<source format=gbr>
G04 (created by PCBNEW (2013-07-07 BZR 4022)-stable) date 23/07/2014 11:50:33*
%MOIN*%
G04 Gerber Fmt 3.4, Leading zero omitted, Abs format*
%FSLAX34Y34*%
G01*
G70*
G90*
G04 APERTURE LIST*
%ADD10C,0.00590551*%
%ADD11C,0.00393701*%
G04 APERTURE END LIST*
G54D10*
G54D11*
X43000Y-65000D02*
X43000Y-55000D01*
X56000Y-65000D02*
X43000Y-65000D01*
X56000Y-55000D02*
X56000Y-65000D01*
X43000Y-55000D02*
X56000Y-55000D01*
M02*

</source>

━━━━━━

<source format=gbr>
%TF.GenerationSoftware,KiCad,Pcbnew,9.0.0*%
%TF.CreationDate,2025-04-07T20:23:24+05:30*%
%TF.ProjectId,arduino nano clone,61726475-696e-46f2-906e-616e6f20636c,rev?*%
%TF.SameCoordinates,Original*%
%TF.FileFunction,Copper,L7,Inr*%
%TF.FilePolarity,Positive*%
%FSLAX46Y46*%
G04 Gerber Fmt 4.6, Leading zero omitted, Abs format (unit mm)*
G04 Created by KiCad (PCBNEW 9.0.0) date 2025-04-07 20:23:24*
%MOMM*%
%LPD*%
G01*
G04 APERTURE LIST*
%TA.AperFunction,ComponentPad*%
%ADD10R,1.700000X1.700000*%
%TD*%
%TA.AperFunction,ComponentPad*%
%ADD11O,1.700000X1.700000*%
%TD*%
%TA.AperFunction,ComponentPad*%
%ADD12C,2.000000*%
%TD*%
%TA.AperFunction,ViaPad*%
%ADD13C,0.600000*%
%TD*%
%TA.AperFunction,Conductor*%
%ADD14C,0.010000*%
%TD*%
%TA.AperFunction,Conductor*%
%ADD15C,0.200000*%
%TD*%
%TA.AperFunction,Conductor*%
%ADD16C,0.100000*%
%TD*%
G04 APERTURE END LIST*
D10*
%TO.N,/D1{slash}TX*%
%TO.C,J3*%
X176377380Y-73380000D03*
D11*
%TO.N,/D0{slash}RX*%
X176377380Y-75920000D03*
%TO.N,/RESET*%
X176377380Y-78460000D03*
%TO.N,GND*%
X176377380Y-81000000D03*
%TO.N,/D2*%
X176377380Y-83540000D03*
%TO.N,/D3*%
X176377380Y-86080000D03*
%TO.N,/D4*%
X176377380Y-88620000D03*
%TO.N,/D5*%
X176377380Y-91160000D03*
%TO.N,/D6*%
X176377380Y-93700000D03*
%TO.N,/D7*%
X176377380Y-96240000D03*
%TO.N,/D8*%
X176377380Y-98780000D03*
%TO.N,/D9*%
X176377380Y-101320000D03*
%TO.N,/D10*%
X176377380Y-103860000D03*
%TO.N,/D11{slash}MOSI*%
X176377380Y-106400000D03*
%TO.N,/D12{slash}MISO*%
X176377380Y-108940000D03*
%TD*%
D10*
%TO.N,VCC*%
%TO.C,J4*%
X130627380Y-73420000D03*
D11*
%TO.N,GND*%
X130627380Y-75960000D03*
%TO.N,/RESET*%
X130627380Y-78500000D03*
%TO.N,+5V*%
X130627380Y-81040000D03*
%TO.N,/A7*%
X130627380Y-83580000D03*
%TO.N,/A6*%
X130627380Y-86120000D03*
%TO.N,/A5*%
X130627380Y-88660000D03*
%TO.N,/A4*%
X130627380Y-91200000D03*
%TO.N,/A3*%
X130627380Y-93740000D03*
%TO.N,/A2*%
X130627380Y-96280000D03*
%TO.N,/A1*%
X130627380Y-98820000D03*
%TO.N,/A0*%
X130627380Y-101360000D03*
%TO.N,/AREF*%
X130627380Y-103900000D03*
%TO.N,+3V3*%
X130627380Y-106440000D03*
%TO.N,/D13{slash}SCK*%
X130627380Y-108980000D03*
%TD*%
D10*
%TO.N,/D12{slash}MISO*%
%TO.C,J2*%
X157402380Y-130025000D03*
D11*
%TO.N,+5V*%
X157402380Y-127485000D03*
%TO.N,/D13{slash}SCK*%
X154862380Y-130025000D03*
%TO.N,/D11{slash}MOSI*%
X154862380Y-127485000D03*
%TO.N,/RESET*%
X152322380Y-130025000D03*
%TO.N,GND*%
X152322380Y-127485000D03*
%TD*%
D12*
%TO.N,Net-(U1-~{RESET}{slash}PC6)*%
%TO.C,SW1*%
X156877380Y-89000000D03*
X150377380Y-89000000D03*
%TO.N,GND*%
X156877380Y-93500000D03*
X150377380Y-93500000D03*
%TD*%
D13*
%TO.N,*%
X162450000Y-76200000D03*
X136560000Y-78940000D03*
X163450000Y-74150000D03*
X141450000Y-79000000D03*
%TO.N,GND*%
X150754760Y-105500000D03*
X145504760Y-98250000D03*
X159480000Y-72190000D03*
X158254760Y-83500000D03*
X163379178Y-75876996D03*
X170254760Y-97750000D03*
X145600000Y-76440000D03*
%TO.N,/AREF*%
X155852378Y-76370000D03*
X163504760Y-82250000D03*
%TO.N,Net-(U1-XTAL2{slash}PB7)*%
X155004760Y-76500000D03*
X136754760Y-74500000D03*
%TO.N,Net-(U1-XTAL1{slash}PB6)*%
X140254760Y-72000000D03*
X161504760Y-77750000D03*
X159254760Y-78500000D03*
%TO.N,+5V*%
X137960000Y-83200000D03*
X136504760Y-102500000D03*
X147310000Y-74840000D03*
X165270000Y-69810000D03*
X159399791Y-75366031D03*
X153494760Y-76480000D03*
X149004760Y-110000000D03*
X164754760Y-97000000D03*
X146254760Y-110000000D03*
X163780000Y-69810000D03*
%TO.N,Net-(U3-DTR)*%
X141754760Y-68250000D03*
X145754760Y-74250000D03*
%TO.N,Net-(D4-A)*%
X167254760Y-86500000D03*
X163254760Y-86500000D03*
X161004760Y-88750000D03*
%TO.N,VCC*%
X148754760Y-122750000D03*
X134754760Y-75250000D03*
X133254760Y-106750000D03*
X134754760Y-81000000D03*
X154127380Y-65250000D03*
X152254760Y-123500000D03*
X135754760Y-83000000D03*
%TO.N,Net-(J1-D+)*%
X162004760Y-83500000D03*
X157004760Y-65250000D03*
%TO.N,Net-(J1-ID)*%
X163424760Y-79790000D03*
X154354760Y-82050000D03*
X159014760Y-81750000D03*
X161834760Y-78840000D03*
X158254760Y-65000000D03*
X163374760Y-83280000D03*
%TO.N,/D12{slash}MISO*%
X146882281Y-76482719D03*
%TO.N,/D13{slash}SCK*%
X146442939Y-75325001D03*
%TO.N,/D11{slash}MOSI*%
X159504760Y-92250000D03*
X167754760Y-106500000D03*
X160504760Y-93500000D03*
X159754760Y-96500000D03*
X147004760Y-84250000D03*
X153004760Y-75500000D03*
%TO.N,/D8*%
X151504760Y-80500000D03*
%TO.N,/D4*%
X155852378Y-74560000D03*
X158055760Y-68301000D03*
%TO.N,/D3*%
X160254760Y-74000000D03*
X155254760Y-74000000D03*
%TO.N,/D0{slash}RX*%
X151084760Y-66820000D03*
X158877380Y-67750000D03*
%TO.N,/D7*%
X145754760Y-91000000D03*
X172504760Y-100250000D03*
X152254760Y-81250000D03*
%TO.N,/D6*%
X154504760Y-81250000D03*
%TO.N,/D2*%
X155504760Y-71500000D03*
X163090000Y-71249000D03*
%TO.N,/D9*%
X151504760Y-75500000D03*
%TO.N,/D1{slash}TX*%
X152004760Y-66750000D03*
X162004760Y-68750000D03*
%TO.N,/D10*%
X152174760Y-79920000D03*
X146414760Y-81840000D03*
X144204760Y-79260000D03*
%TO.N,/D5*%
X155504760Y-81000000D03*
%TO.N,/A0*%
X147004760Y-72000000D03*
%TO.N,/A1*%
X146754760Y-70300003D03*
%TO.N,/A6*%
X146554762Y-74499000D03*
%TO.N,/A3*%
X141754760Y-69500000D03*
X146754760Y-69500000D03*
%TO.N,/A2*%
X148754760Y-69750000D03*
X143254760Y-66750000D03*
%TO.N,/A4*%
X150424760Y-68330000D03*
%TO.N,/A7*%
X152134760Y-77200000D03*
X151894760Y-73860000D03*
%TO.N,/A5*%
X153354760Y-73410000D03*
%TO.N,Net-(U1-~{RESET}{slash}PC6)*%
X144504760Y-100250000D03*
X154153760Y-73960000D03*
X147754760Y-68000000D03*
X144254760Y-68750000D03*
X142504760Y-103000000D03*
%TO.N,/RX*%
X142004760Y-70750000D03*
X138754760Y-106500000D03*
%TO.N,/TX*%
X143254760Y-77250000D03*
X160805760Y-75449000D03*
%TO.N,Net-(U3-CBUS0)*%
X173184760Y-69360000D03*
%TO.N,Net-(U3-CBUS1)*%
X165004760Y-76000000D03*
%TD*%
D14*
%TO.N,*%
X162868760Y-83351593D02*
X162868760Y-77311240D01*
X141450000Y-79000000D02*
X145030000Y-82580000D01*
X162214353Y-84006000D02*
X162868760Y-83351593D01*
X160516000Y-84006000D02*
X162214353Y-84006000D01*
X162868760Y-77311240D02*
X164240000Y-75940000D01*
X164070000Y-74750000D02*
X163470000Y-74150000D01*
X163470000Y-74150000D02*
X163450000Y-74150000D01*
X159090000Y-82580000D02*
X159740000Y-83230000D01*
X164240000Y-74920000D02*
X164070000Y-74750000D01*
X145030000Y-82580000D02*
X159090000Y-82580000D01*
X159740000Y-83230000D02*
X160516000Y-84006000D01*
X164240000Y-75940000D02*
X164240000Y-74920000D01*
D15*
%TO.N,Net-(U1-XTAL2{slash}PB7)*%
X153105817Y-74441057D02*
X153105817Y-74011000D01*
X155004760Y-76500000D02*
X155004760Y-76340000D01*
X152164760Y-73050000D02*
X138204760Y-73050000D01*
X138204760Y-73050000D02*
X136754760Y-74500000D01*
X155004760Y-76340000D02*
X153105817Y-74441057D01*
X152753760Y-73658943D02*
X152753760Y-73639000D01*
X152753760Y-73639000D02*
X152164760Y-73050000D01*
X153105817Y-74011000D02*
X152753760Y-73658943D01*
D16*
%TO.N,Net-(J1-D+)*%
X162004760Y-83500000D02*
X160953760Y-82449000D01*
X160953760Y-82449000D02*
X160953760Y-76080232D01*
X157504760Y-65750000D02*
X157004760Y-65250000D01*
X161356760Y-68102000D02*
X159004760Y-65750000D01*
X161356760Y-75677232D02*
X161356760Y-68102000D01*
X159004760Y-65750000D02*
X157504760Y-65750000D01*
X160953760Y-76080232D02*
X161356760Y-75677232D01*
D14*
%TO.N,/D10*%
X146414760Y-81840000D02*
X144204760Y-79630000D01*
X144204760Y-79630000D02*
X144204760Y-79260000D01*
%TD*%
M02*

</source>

━━━━━━

Determine how many lines of the records contain the word "Leading". Reply with the number by itself.

* Answer box *
2